● WRITTEN EXERCISE 1
Answer these questions using the metatrack notes.
(a) What recommended maximum nesting depth do the notes give?
(b) Which time manipulation is described as a future feature?
(c) What is Phase 1 of the implementation roadmap called, and what weeks does it cover?
● WRITTEN EXERCISE 2
Print the part of the metatrack notes that opens with the words containing "Metatracks can manipulate" and closes with "pitch-preserving time stretch)".

Metatracks can manipulate time for all children:

  • Time Stretch: Speed up or slow down playback
  • Offset: Shift content in time
  • Pitch Shift: Transpose content (future feature, requires pitch-preserving time stretch)

Metatrack Operations

enum MetatrackOperation {
    // Creation
    CreateFromSelection(Vec<TrackId>),
    CreateEmpty,
    
    // Hierarchy manipulation
    AddToMetatrack(TrackId, Vec<TrackId>),
    RemoveFromMetatrack(TrackId, Vec<TrackId>),
    MoveToMetatrack { track: TrackId, new_parent: TrackId },
    Ungroup(TrackId),
    Flatten(TrackId),
    
    // Transformation
    SetTimeStretch(TrackId, f32),
    SetOffset(TrackId, f64),
    
    // Rendering
    BounceToAudio(TrackId),
    Freeze(TrackId),
    Unfreeze(TrackId),
}

Nesting Limits

  • Recommended maximum depth: 10 levels
  • Reason: Performance and UI complexity
  • Implementation: Check depth during metatrack creation

Implementation Roadmap

Phase 1: Single Audio File Playback (Week 1-2)

(Stored data)
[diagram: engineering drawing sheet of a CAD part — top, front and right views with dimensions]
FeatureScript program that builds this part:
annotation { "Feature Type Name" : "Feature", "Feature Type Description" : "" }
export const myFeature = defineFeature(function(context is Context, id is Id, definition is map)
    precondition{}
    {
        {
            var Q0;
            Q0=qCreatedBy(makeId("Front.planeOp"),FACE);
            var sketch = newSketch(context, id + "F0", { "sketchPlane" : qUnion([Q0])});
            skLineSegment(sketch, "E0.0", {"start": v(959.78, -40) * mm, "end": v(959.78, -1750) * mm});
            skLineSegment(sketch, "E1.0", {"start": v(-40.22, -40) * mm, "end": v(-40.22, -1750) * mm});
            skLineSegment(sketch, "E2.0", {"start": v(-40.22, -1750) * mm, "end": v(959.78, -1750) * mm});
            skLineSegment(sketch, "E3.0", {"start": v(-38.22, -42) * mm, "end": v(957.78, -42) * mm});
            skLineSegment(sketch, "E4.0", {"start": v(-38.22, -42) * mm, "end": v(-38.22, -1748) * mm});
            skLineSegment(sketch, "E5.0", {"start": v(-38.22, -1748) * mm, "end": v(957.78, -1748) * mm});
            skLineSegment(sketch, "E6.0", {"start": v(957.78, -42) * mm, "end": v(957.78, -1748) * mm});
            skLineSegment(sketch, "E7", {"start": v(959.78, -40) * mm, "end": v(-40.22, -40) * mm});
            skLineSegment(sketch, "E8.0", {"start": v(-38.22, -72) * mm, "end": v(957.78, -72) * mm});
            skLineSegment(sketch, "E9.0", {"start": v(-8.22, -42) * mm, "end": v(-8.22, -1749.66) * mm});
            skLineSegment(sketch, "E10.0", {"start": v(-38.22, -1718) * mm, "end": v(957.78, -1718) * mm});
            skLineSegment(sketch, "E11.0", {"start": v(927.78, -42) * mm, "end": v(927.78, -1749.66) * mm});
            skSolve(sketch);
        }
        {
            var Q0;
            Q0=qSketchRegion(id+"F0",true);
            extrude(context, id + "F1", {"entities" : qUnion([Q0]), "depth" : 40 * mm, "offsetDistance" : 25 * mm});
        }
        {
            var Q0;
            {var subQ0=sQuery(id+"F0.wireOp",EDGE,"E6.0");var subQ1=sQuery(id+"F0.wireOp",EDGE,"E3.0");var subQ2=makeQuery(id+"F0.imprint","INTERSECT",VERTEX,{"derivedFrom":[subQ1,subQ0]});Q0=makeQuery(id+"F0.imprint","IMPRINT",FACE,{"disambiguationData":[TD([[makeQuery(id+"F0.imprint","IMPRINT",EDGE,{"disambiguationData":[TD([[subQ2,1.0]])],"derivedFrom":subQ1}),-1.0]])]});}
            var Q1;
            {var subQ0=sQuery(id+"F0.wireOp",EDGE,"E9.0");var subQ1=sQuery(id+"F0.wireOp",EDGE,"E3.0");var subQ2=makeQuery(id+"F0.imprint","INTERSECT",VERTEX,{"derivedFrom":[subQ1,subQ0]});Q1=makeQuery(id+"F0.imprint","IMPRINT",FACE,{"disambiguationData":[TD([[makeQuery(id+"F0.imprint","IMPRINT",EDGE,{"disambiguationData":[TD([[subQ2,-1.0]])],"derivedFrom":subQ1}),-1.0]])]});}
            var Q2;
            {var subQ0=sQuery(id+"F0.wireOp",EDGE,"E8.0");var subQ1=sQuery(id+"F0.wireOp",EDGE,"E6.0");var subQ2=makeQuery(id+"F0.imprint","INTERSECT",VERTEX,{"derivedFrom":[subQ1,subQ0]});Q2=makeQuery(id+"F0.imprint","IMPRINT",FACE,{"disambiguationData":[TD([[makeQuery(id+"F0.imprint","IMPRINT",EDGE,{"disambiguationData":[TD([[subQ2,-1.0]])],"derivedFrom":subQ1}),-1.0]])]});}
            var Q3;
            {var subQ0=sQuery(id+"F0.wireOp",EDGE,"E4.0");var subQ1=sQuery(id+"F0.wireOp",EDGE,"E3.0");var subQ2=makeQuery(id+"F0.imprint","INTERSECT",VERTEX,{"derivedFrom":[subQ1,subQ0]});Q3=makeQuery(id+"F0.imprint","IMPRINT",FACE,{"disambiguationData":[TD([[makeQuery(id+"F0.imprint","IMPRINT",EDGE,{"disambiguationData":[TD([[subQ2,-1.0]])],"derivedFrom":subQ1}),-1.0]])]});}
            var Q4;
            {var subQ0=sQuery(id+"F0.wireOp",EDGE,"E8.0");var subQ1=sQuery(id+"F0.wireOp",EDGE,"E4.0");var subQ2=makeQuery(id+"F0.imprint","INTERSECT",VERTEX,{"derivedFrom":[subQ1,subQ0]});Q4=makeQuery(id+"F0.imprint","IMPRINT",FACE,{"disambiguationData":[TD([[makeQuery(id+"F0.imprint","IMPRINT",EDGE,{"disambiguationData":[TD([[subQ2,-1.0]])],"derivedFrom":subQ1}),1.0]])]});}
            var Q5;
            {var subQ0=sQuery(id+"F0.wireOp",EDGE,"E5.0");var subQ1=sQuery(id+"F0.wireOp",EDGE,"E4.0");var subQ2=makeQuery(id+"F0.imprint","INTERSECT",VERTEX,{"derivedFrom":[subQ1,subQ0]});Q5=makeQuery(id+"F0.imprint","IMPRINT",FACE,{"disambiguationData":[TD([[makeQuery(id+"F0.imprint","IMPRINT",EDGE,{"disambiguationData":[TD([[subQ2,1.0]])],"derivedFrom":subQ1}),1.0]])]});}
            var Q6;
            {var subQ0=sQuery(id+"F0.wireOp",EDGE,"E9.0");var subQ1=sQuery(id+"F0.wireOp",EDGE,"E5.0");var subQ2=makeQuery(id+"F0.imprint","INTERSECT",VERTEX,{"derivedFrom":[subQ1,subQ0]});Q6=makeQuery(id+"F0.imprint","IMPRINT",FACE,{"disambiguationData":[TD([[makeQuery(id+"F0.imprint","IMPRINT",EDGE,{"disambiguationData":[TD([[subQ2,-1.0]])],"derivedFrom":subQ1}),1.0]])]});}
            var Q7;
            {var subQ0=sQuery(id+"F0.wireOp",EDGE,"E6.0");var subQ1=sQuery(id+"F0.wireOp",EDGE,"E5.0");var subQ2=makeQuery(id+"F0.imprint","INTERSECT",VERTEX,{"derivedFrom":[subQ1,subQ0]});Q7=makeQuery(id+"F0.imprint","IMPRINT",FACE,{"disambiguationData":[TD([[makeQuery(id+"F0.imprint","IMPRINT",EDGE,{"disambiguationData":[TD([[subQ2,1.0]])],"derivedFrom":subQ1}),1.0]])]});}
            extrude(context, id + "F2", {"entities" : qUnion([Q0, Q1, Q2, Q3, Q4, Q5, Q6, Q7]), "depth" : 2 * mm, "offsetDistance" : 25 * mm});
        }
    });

● FULL RESPONSE 1
(a) 10 levels
(b) Pitch Shift
(c) Single Audio File Playback, covering Week 1-2

● FULL RESPONSE 2
Metatracks can manipulate time for all children:

  • Time Stretch: Speed up or slow down playback
  • Offset: Shift content in time
  • Pitch Shift: Transpose content (future feature, requires pitch-preserving time stretch)